En appliquant une variante de cette méthode à des populations microbiennes de la mer de Sargasse, J.C. Venter et al. ont produit des données considérables concernant le contenu génique de la microflore marine. Un million deux cent mille gènes, inconnus jusqu’alors, ont été mis en évidence. Ces gènes proviennent d’environ 1 800 espèces génomiques différentes. La connaissance de l’association de plusieurs dizaines de gènes et d’opérons proches offre l’avantage de pouvoir cribler par hybridation des gènes susceptibles de coopérer dans une voie métabolique. Les activités enzymatiques sont ensuite mises en évidence après étalement sur des milieux appropriés [39, 40].

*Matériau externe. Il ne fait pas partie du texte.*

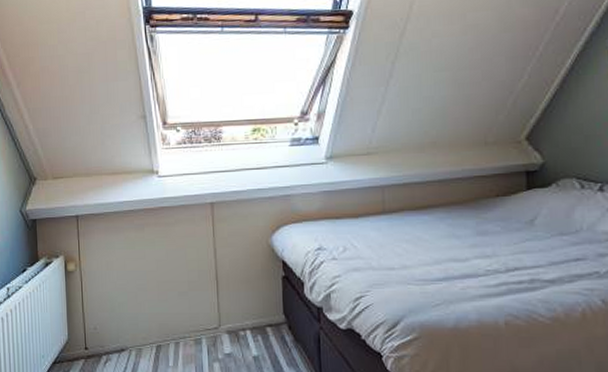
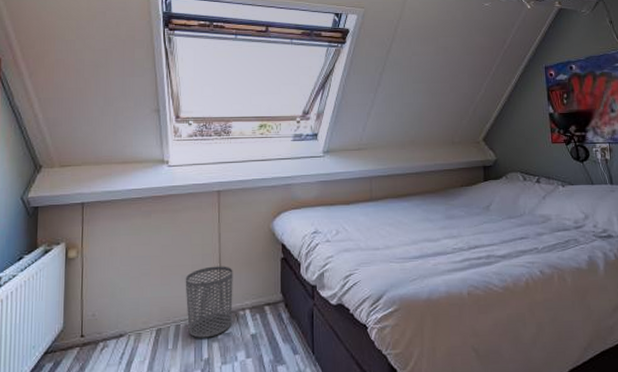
waste bin: none [182,283,233,357] -> present [185,266,233,338]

Relancer la recherche de nouvelles molécules à haute valeur ajoutée

Sachant que 70 % des antibiotiques actuels sont produits par moins de 1 % des bactéries cultivables actuellement répertoriées[6], l’accès à la microflore de différents écosystèmes représente une ressource biologique potentiellement inépuisable. L’utilisation des micro-organismes non cultivables (non cultivés) pour le développement de nouveaux produits à haute valeur ajoutée commence à voir le jour. Ainsi, un nombre croissant de gènes, d’opérons ou d’enzymes d’intérêt industriel ou pharmaceutique ont été identifiés à partir du métagénome de différents environnements tels que le sol, le milieu marin, de symbiontes marins ou de digesteurs anaérobies. Des antibiotiques tels que la turbomycine A et B, la violacéine, des anticancéreux tels que les polykétides, des enzymes telles que des polykétide synthases, des lipases/estérases, des α-amylases, des chitinases, cellulases, des oxydoréductases, ou encore des nitrilases ont été identifiés [41, 42]. L’activité de ces produits a été démontrée par des tests biochimiques ou par des expériences de complémentation génétique. Les micro-organismes hôtes à l’origine de ces gènes et enzymes ne sont pas encore connus. Cette biodiversité microbienne non cultivée, encore inexplorée, intéresse fortement les grands groupes pharmaceutiques, mais aussi des sociétés nord-américaines telles que Diversa, TerraGen Discovery, ou Ariad Pharmaceuticals, et la Société Libragen en France, qui se spécialisent dans ce domaine. Ces micro-organismes non encore cultivés seront d’une importance capitale pour la biotechnologie, la médecine et notre économie future.

Conclusions

Les méthodes modernes d’étude de la diversité microbienne attirent notre attention sur le fait que la grande diversité du vivant est microbienne. Nous n’avons, en effet, que très peu d’informations sur la plus grande majorité des micro-organismes qui colonisent notre planète. Tant que des efforts soutenus ne seront pas déployés pour le développement d’outils et de stratégies permettant leur culture, seuls ou en association avec d’autres micro-organismes, nous serons condamnés à spéculer sur l’importance et le rôle fonctionnel des micro-organismes non encore cultivés et sur leur potentiel, aussi bien physiologique que biochimique.